Tapi bila dia tidak bisa mencapai kondisi semacam ini maka hendaknya dia
berada di derajat kedua, yaitu menyembah kepada Alloh dengan ibadah
yang dipenuhi rasa takut dan cemas dari tertimpa siksa-Nya, oleh karena
itu Nabi bersabda, “Jika kamu tidak bisa melihat-Nya, maka sesungguhnya
Dia melihatmu” artinya jika kamu tidak mampu menyembah-Nya seolah-olah
kamu melihat-Nya maka sesungguhnya Dia melihatmu (ta’liq Syaroh Arba’in
hlm. 21). Jadi tingkatan ihsan ini mencakup perkara lahir maupun batin.
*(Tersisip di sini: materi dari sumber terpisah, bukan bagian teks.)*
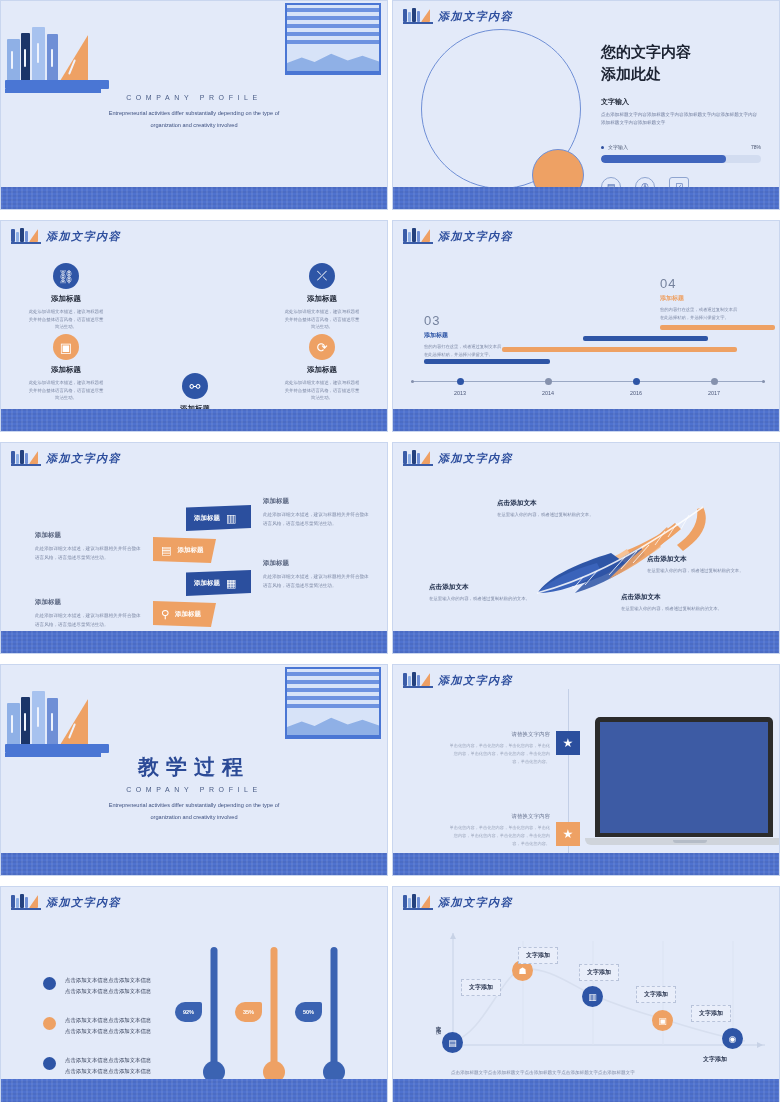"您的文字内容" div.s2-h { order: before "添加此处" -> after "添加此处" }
Bagaimana mengkompromikan ketiga istilah ini?
Syaikhul Islam Ibnu
Taimiyah mengatakan, yang maknanya: Bila dibandingkan dengan iman maka
ihsan itu lebih luas cakupannya bila ditinjau dari substansinya dan
lebih khusus daripada iman bila ditinjau dari orang yang sampai pada
derajat ihsan, sedangkan iman itu lebih luas daripada islam bila
ditinjau dari substansinya dan lebig khusus daripada islam bila ditinjau
dari orang yang nencapai derajat iman. Maka di dalam sikap ihsan sudah
terkumpul di dalamnya iman dan islam. Sehingga
orang yang bersikap ihsan itu lebih istimewa dibandingkan orang-orang
mu’min yang lain, dan orang yang mu’min itu juga lebih istimewa
dibandingkan orang-orang muslim yang lain.. (At Tauhid li shoffil awwal
al ‘aali, Syaikh Sholih Fauzan, hlm. 63)
Muslim, Mu’min, dan Muhsin
Oleh karena itulah para
ulama muhaqqiq/peneliti menyatakan bahwa setiap mu’min pasti muslim,
karena orang yang telah merealisasikan iman sehingga iman itu tertanam
kuat di dalam hatinya pasti akan melaksanakan amal-amal islam/amalan
lahir. Dan belum tentu setiap muslim itu pasti mu’min, karena bisa jadi
imannya sangat lemah sehingga hatinya tidak meyakini keimanannya dengan
sempurna walaupun dia melakukan amalan-amalan lahir dengan anggota
badannya sehingga statusnya hanya muslim saja dan tidak tergolong mu’min
dengan iman yang sempurna. Sebagaimana Alloh Ta’ala telah berfirman,
“Orang-orang Arab Badui itu mengatakan: Kami telah beriman, Katakanlah:
Kalian belumlah beriman tapi hendaklah kalian mengatakan: Kami telah berislam” (Al-Hujurot: 14).
Dengan demikian jelaslah
sudah bahwasanya agama ini memang memiliki tingkatan-tingkatan, di mana
satu tingkatan lebih tinggi daripada yang lainnya. Tingkatan pertama
yaitu islam, kemudia tingkatan yang lebih tinggi dari itu adalah iman,
kemudian yang lebih tinggi dari tingkatan iman adalah ihsan (At Tauhid li shoffil awwal al ‘aali, Syaikh Sholih Fauzan, hlm. 64)
Kesimpulan
Dari hadits serta
penjelasan di atas maka teranglah bagi kita bahwasanya pembagian agama
ini yang syar’i adalah sebagaimana disampaikan oleh Nabi yaitu islam,
iman, dan ihsan dengan penjelasan sebagaimana di atas. Jadi, barangsiapa yang ingin mencapai derajat muhsin maka dia harus muslim dan mu’min. Wallohu a’lam.